Le Nouvelliste – Covid-19 : les opportunités à saisir de cette crise en Haïti


« La diminution  des transferts de la diaspora constitue le plus gros risque économique de la pandémie de Covid-19 pour Haïti. L’économie haïtienne vit des transferts de la diaspora qui représentaient l’année dernière 3,3 milliards de dollars américains, dont 76% de ce montant provenaient des Etats-Unis », a expliqué M. Boisson, soulignant que le produit intérieur brut d’Haïti se chiffre à 8 milliards de dollars américains.  L’impact économique du nouveau coronavirus, de l’avis de Pierre-Marie Boisson, sera différent de l’impact sanitaire. Sur ce point, l’économiste, en se basant sur des constats effectués dans les autres pays, ne se montre pas trop inquiet de l’impact du Covid-19 sur le plan sanitaire en Haïti. « Les personnes âgées de 65 ans et plus dans le pays représentent seulement 5% de la population », argumente-t-il.  


Compte tenu de l’impact du nouveau coronavirus sur l’économie américaine, l’économiste Pierre-Marie Boisson identifie la baisse enregistrée au niveau des remises migratoires comme étant le plus grand risque pour Haïti.  « Sur la baisse d’environ  600 millions de dollars américains, prévue  par le Fonds monétaire international (FMI), au niveau des transferts dans le monde, Haïti enregistre une diminution  de 557 millions de dollars sur les envois de fonds de ses migrants », a indiqué M. Boisson, précisant que 60% des familles haïtiennes vivent des transferts.


Toutefois, le membre du conseil d’administration de SogExpress estime que cette baisse ne devrait pas être un problème pour le pays. « Haïti va recevoir pour l’année 2020 au moins 400 millions de dollars américains des bailleurs de fonds. Ensuite, l’Etat va économiser 240 millions de dollars, le montant que représentait la subvention des produits pétroliers à la pompe sur une année. Haïti gagnera sur le pétrole ce qu’elle va perdre sur les transferts, les exportations et le tourisme », a expliqué Pierre-Marie Boisson, soulignant aussi la possibilité pour que les Haïtiens qui font du tourisme à l’étranger de devenir, pendant un certain temps, des touristes locaux. Le tourisme des Haïtiens à l’étranger représente en termes de chiffres 700 millions de dollars.  Pour l’économiste Boisson, la crise de Covid-19 présente beaucoup d’opportunités.


 « A court terme, je ne vois pas une catastrophe économique en Haïti. Il y aura une baisse du PIB. Selon le FMI, elle sera de 4%. Haïti va avoir un flux positif de 850 millions de dollars  américains », a affirmé Pierre-Marie Boisson. Pour l’économiste, les opportunités vont se présenter dans les secteurs de l’agriculture et du tourisme local.  En ce sens, M. Boisson croit fortement que les premiers investissements doivent prendre en compte l’aspect de sécurité. « Une amélioration du climat de sécurité facilitera le déplacement des produits agricoles du milieu rural vers les villes et la circulation des touristes locaux dans tout le pays. Il est aussi important d’avoir des investissements dans le domaine d’assainissement : des investissements dans des travaux d’adduction d’eau potable, des canaux d’irrigation, de drainage, etc. Des investissements doivent être consentis aussi pour améliorer les axes routiers et les attraits des sites touristiques », a recommandé Pierre-Marie Boisson.   

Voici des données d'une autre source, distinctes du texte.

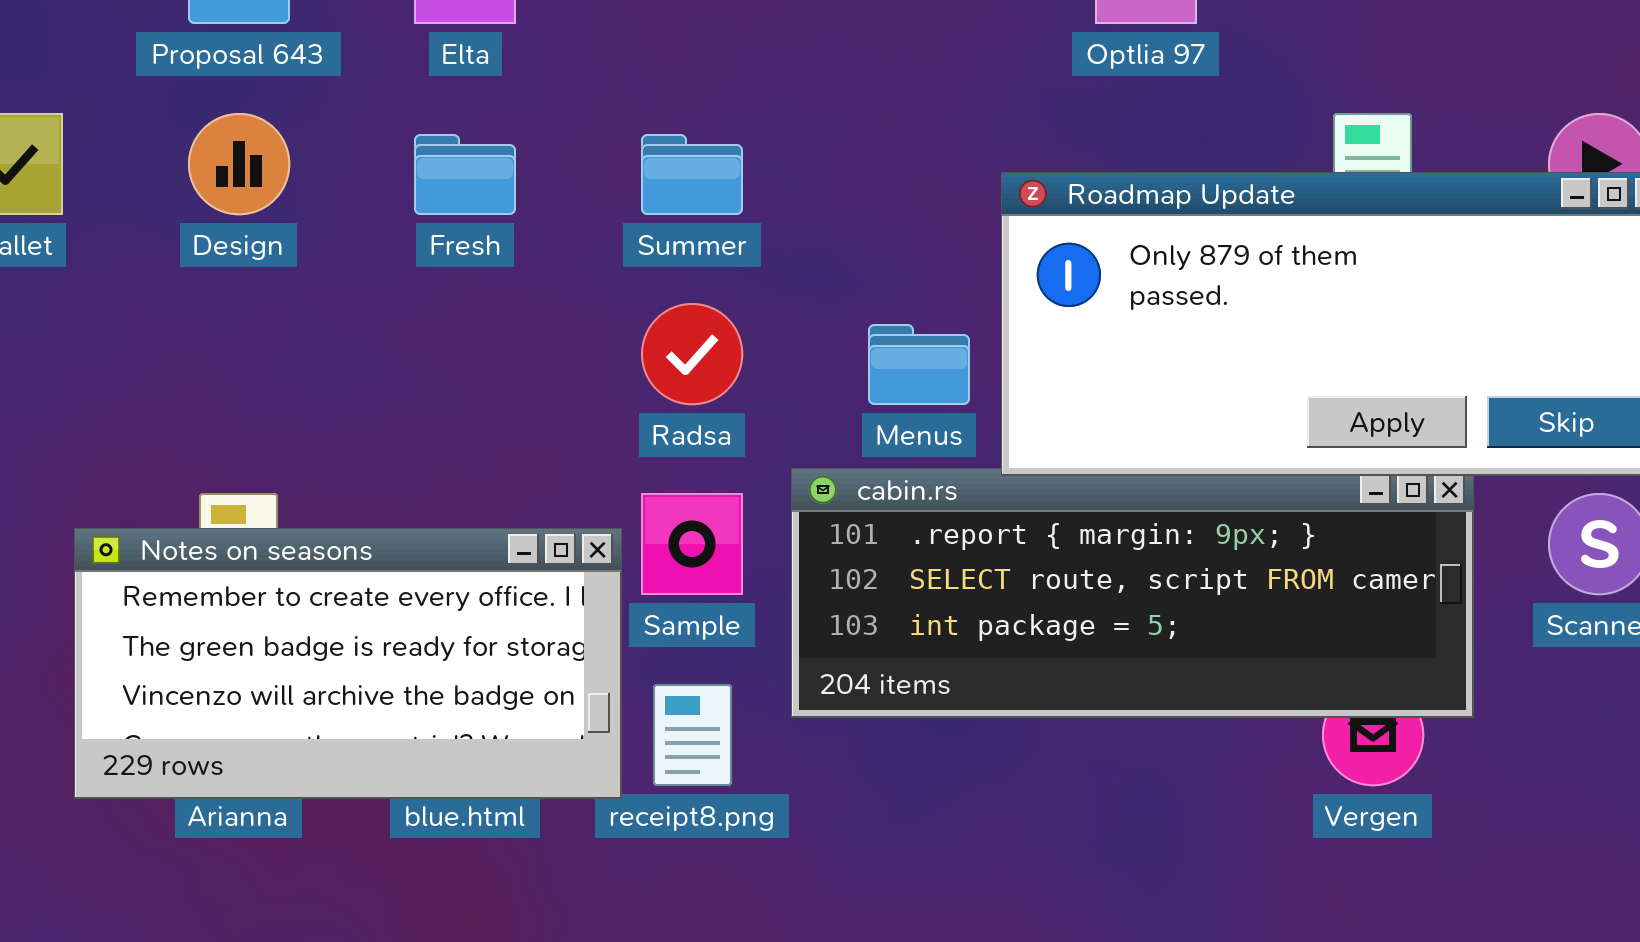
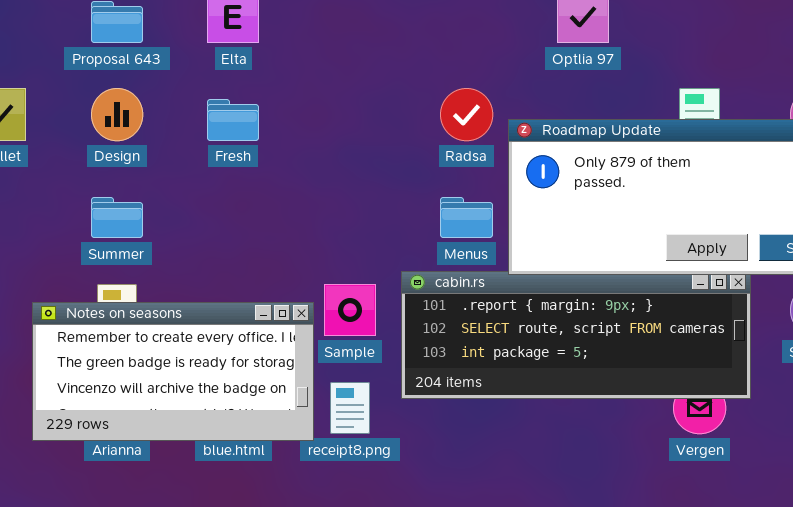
Summer: [641,134,743,215] -> [91,197,143,238], moved
Radsa: [641,303,743,405] -> [440,88,493,141], moved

Quant à l’économiste Thomas Lalime, il a fait savoir que cette crise de Covid-19 ouvre les yeux sur l’importance de la médecine traditionnelle. Plus de 80% de la population  haïtienne utilisent la médecine traditionnelle, souligne M. Lalime, se référant aux actes du forum organisé par le ministère de la Santé publique et de la Population (MSPP) en mars 2012.  « Si plus de 80% de la population utilise du moins un produit dans un secteur donné d’activité, cela donne une idée du potentiel dudit secteur pour la croissance économique », a déclaré l’économiste souhaitant qu’il y ait un programme de recherche sur l’efficacité de la médecine traditionnelle en Haïti.


Thomas Lalime croit qu’il serait mieux d’investir l’argent promis par le gouvernement à environ 1,5 million de personnes dans un projet bien articulé permettant de relancer l’agriculture afin de réduire les importations des biens agricoles, créer des emplois dans le secteur agricole et anticiper une éventuelle hausse des prix des produits agricoles pendant les trois prochains mois. « Accorder plus d’importance à l’agriculture ne signifie pas simplement dépenser plus d’argent dans le secteur agricole mais avoir des résultats précis », a argué Thomas Lalime, précisant qu’il reconnait que les gens méritent bien de bénéficier de l’aide du  gouvernement. L’économiste croit aussi qu’il faut accorder plus d’importance à l’aspect technologique de l’agriculture.